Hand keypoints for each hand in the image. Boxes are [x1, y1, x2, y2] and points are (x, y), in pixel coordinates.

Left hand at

_____

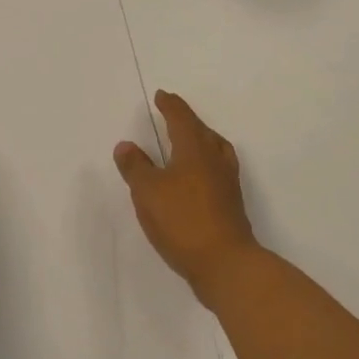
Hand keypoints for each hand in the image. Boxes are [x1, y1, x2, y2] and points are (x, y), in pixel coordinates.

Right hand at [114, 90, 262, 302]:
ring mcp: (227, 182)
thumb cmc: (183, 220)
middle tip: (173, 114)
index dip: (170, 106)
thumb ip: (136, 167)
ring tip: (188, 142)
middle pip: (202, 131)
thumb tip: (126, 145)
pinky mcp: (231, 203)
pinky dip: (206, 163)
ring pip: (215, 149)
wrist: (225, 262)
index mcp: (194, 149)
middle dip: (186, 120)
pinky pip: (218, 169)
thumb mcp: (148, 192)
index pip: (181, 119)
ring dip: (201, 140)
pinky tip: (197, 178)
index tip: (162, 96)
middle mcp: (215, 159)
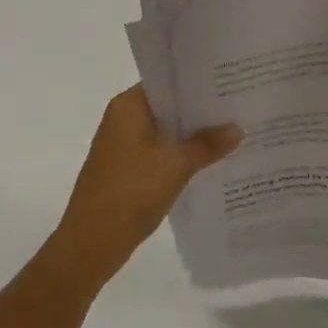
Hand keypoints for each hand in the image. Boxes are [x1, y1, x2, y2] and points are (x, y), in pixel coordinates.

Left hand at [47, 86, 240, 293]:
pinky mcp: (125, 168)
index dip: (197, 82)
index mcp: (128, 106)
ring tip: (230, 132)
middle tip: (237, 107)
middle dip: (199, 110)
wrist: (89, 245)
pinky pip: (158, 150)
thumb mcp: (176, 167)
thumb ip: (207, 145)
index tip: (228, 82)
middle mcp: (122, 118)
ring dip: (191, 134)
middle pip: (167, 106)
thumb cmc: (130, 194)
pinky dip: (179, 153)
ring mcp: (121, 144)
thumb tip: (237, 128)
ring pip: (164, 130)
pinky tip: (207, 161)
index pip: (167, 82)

_____

> **TASK BRIEF**:
Write out exactly the run of lines above that starts at the line containing "middle dip: (186, 120)" and ends at the line containing "pinky mcp: (125, 168)". Include both, and leave the pictures out.

> **SOLUTION**:
middle dip: (186, 120)
pinky pip: (218, 169)
thumb mcp: (148, 192)
index pip: (181, 119)
ring dip: (201, 140)
pinky tip: (197, 178)
index tip: (162, 96)
middle mcp: (215, 159)
Hand keypoints for each hand in the image. Boxes are [x1, y1, x2, y2] and points are (x, y), in pixel coordinates.

Left hand at [47, 86, 240, 293]:
pinky mcp: (125, 168)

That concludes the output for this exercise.